III. Solange die UNO nicht reformiert ist, gelten für die Haltung der SPD zur Rolle Deutschlands in den Vereinten Nationen folgende Grundsätze:

  1. Politische Lösungen haben Vorrang vor Gewalt. Die Politik der UNO muß deshalb stets darauf gerichtet sein, Konflikte zu vermeiden. Kontrollierte Abrüstung, Entwicklung der benachteiligten Weltregionen, internationaler Umweltschutz, interkultureller Dialog sind konfliktvermeidende Aufgaben der UNO.
  2. Die westlichen Industriestaaten können durch wirtschaftliche Hilfe und durch die Entwicklung einer fairen Weltwirtschaftsordnung, aber auch durch tatkräftiges Eintreten für Demokratie und soziale Gerechtigkeit dazu beitragen, daß Konflikte in anderen Regionen vermieden werden.
  3. Die Nichtweitergabe von militärischem Know-how, Kriegswaffen und Rüstungsgütern muß in unserer Sicherheitspolitik erste Priorität erhalten. Ein Verbot des Rüstungsexports in Staaten außerhalb des eigenen Sicherheitssysteme gehört ins Grundgesetz. In der EG müssen wir uns dafür einsetzen, daß endlich gemeinsame Restriktionen des Rüstungsexports vereinbart werden. Verstöße gegen Rüstungs-Exportverbote sind als Verbrechen zu ahnden. Schrittweise im Fortgang der weltweiten Entspannung wird die Rüstungsforschung abgebaut und die Rüstungsproduktion umgestellt auf zivile Güter.
  4. Wir treten für ein grundgesetzliches Verbot von Herstellung, Verbreitung, Lagerung, Transport und Verfügbarkeit von ABO-Waffen auf deutschem Boden ein.

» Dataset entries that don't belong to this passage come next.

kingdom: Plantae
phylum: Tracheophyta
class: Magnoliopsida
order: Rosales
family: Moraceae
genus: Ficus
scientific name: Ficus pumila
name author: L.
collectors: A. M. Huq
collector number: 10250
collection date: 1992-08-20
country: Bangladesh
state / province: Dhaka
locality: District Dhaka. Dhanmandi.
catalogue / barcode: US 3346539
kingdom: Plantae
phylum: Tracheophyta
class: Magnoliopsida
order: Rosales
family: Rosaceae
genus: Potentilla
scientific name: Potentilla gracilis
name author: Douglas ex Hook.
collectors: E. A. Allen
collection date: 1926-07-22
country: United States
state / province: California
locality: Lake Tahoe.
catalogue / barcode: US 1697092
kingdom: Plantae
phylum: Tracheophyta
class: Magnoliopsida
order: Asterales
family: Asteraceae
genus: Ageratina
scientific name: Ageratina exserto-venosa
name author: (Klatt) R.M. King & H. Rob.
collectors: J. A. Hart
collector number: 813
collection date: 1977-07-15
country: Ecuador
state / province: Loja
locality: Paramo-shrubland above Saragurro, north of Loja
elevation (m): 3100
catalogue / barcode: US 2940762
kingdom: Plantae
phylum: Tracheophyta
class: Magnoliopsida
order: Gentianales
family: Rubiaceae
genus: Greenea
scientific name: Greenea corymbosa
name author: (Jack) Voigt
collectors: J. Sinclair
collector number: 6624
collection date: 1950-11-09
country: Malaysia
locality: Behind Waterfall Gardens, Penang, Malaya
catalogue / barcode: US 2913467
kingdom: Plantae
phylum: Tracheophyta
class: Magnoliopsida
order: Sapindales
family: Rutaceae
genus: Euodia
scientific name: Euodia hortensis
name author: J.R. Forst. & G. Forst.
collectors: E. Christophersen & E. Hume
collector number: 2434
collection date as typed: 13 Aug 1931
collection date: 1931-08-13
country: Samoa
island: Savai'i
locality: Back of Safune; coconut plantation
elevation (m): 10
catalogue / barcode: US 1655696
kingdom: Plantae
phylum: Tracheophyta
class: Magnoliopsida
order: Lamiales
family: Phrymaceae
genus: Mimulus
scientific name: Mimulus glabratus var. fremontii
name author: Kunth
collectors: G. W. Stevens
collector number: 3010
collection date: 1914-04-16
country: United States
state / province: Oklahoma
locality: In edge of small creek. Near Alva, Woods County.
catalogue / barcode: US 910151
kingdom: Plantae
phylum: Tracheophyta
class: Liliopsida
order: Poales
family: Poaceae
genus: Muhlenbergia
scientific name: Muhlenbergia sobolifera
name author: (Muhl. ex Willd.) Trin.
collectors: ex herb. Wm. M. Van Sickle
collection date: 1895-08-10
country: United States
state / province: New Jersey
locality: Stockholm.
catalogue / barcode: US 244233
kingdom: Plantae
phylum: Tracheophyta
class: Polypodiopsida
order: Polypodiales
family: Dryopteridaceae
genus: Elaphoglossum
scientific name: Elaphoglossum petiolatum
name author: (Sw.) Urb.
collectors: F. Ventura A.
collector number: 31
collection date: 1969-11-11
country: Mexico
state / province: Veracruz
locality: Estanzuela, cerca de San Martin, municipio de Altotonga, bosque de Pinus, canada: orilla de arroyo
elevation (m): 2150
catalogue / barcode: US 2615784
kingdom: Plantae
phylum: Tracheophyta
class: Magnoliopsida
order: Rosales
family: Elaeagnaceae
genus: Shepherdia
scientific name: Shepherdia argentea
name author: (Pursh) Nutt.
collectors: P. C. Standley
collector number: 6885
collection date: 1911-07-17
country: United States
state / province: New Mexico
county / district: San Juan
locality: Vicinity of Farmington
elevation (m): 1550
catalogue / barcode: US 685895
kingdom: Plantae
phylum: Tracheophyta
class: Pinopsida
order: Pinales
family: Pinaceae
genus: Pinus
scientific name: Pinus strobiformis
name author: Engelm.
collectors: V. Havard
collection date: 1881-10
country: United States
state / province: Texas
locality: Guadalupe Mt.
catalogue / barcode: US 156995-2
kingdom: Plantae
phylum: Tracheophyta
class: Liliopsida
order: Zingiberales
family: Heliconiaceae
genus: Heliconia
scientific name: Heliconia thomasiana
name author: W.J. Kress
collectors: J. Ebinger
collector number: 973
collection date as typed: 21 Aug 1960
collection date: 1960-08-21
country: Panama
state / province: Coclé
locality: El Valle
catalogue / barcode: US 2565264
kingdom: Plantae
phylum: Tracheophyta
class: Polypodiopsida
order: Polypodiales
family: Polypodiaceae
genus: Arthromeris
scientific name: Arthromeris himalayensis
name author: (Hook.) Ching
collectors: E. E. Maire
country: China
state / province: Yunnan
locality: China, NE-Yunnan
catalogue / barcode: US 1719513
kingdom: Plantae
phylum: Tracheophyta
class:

IV. Wir halten fest an der Grundsatzentscheidung unserer Verfassung: Der Einsatz der Bundeswehr ist nur zur Verteidigung zulässig.

  1. Die NATO ist ein strikt defensives Bündnis, dessen militärische Mittel auf ihr regional begrenztes Territorium beschränkt sind.
  2. Der Einsatz von Bundeswehreinheiten „out of area“ ist unzulässig.
  3. Das Bundesgebiet und die Bundeswehr dürfen nicht in militärische Konflikte außerhalb des NATO-Vertragsgebietes hineingezogen werden. Solche Verwicklungen können sich aus der Doppelfunktion von Stationierungstruppen - als NATO-Verbände und als dem nationalen Befehl unterstehende Verbände - ergeben. Es muß daher strikt darauf geachtet werden, daß zivile oder militärische Einrichtungen in der Bundesrepublik nur mit der ausdrücklichen Zustimmung der Bundesregierung für "Out-of—area"— Operationen genutzt werden.
  4. Auf dem Weg zur europäischen Union sind wir für eine gemeinsame Sicherheits- und Verteidigungspolitik. Europäische Streitkräfte dürfen aber nicht zu einem Vehikel werden, am Grundgesetz vorbei den Einsatz von Bundeswehreinheiten außerhalb des NATO-Vertragsgebietes oder des Gebietes eines künftigen europäischen Sicherheitssystems zu ermöglichen.


V. Wir lehnen aber unter den gegenwärtigen Bedingungen auch die Beteiligung an einer "UN—Weltpolizei" durch Einheiten deutscher Berufssoldaten ab, wie sie zur Zeit in der SPD diskutiert wird. Wir wenden uns gegen jede Ausweitung des Einsatzes der Bundeswehr, auch im Rahmen der sogenannten UN-Friedenstruppen. Wir fordern: keine Gesetzesänderung über den Einsatz deutscher Soldaten im Ausland!